13. The Reciprocal Tariff Agreements Act of 1934
During his first campaign for President in 1932 Franklin Roosevelt argued against the Smoot-Hawley tariffs, with the support of most of the nation’s leading economists. Prior to 1934, Congress had the authority to impose tariffs, and did so based on the tariffs established by a trading partner. Congress established and changed tariffs unilaterally, and between 1870 and 1930 often established protectionist tariffs. Typically Republican run Congresses established tariffs higher than those of the trading partner while Democratic Congresses usually lowered them to increase trade. In 1933 Roosevelt tasked Cordell Hull with drafting the Reciprocal Tariff Agreements Act, which he then shepherded through Congress and signed in June 1934, altering the means under which tariffs were established by the United States.

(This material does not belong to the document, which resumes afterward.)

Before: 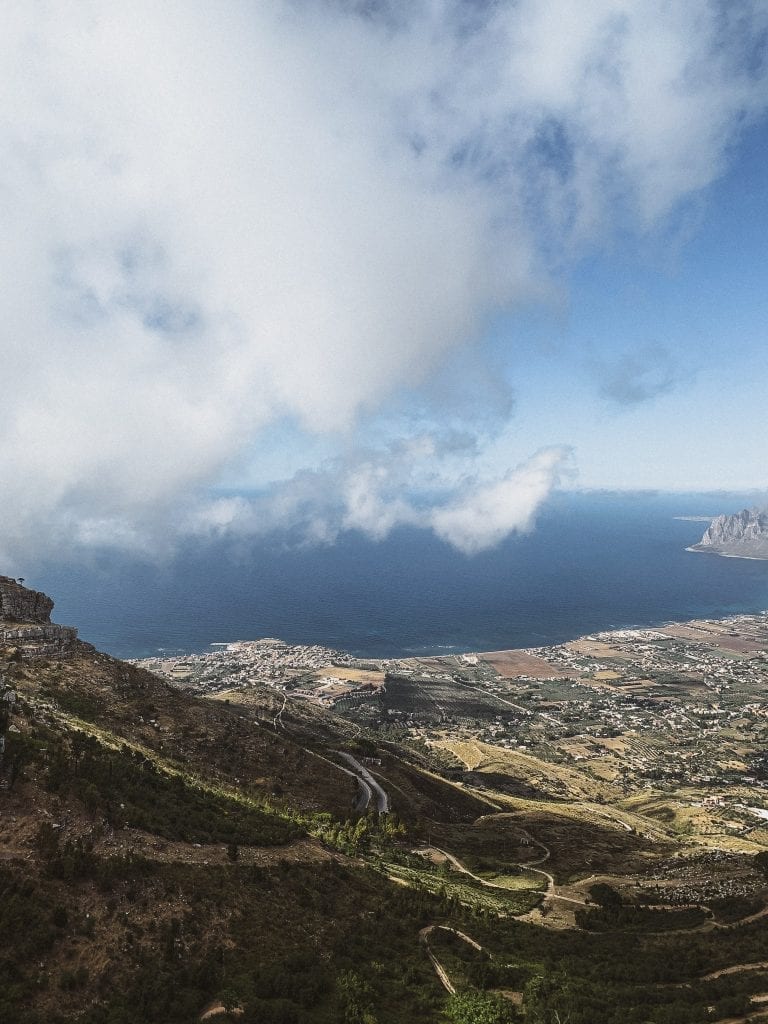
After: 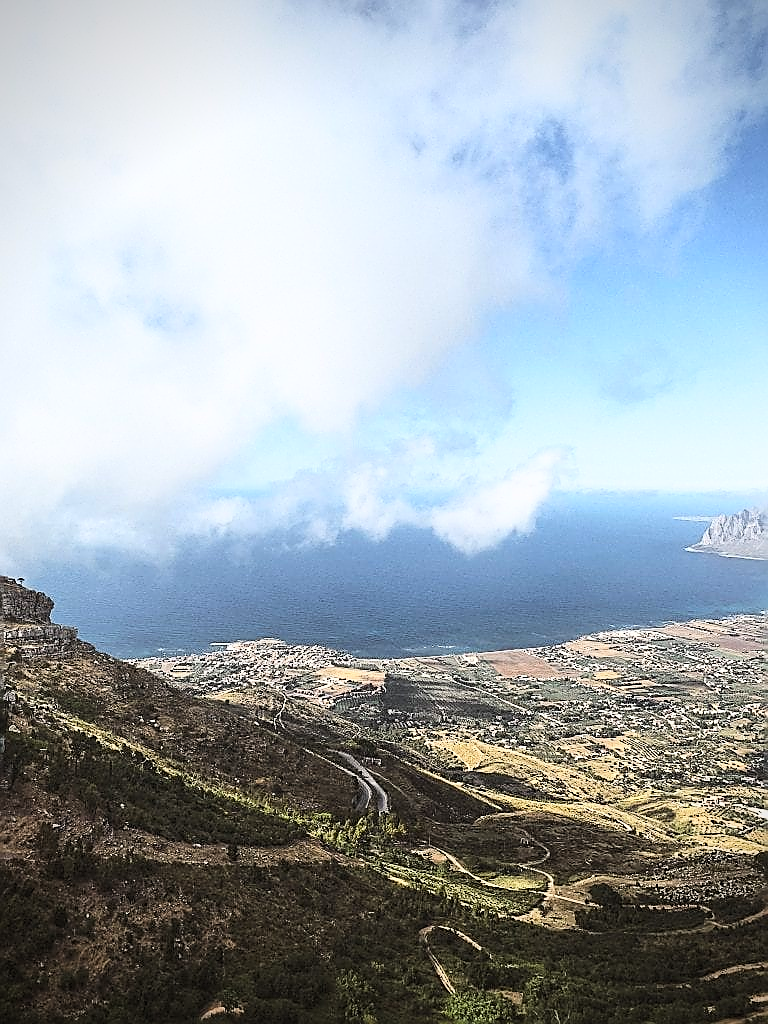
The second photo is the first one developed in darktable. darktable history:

The Reciprocal Tariff Agreements Act of 1934 (RTAA) established that reductions of the tariffs levied by the United States were linked to reciprocal reductions by its trading partners. It also established that the President had the authority to negotiate trade agreements and the terms of the tariffs, and allowed the Senate to confirm the agreement through a simple majority vote, unlike most treaties, which required a two-thirds majority vote for confirmation. It was an action in which Roosevelt convinced the Congress to cede a part of its Constitutional authority to the executive branch. Roosevelt immediately began lowering American tariffs, negotiating similar actions with trading partners, and world-wide trade expanded dramatically once the restraining Smoot-Hawley tariffs were dispensed with. Trade cooperation between nations replaced trade competition as a winner take all philosophy.